___ EXTRACTED ENTRIES

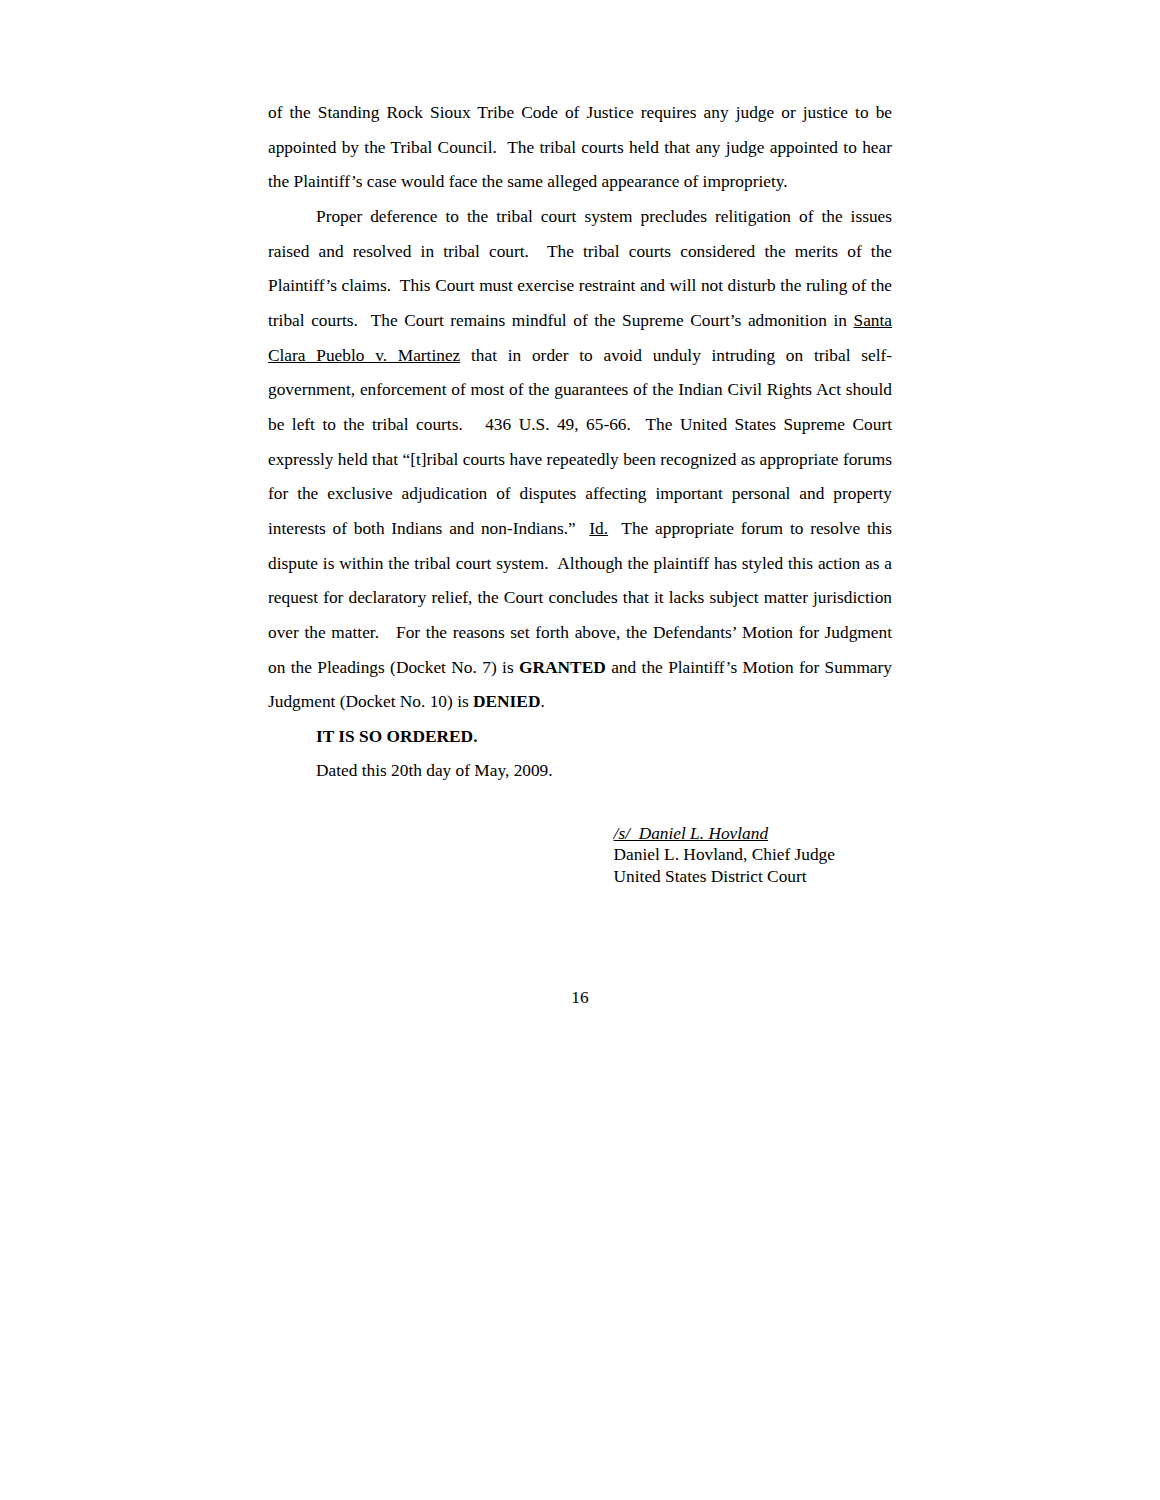of the Standing Rock Sioux Tribe Code of Justice requires any judge or justice to be appointed by the Tribal Council. The tribal courts held that any judge appointed to hear the Plaintiff’s case would face the same alleged appearance of impropriety.
Proper deference to the tribal court system precludes relitigation of the issues raised and resolved in tribal court. The tribal courts considered the merits of the Plaintiff’s claims. This Court must exercise restraint and will not disturb the ruling of the tribal courts. The Court remains mindful of the Supreme Court’s admonition in Santa Clara Pueblo v. Martinez that in order to avoid unduly intruding on tribal self-government, enforcement of most of the guarantees of the Indian Civil Rights Act should be left to the tribal courts. 436 U.S. 49, 65-66. The United States Supreme Court expressly held that “[t]ribal courts have repeatedly been recognized as appropriate forums for the exclusive adjudication of disputes affecting important personal and property interests of both Indians and non-Indians.” Id. The appropriate forum to resolve this dispute is within the tribal court system. Although the plaintiff has styled this action as a request for declaratory relief, the Court concludes that it lacks subject matter jurisdiction over the matter. For the reasons set forth above, the Defendants’ Motion for Judgment on the Pleadings (Docket No. 7) is GRANTED and the Plaintiff’s Motion for Summary Judgment (Docket No. 10) is DENIED.
IT IS SO ORDERED.
Dated this 20th day of May, 2009.
/s/ Daniel L. Hovland Daniel L. Hovland, Chief Judge
United States District Court
16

______

**TASK PROMPT:**
The answer must be an exact copy of the records, with no images in it.

**RESPONSE FOR THIS EXERCISE:**
of the Standing Rock Sioux Tribe Code of Justice requires any judge or justice to be appointed by the Tribal Council. The tribal courts held that any judge appointed to hear the Plaintiff’s case would face the same alleged appearance of impropriety.
Proper deference to the tribal court system precludes relitigation of the issues raised and resolved in tribal court. The tribal courts considered the merits of the Plaintiff’s claims. This Court must exercise restraint and will not disturb the ruling of the tribal courts. The Court remains mindful of the Supreme Court’s admonition in Santa Clara Pueblo v. Martinez that in order to avoid unduly intruding on tribal self-government, enforcement of most of the guarantees of the Indian Civil Rights Act should be left to the tribal courts. 436 U.S. 49, 65-66. The United States Supreme Court expressly held that “[t]ribal courts have repeatedly been recognized as appropriate forums for the exclusive adjudication of disputes affecting important personal and property interests of both Indians and non-Indians.” Id. The appropriate forum to resolve this dispute is within the tribal court system. Although the plaintiff has styled this action as a request for declaratory relief, the Court concludes that it lacks subject matter jurisdiction over the matter. For the reasons set forth above, the Defendants’ Motion for Judgment on the Pleadings (Docket No. 7) is GRANTED and the Plaintiff’s Motion for Summary Judgment (Docket No. 10) is DENIED.
IT IS SO ORDERED.
Dated this 20th day of May, 2009.
/s/ Daniel L. Hovland Daniel L. Hovland, Chief Judge
United States District Court
16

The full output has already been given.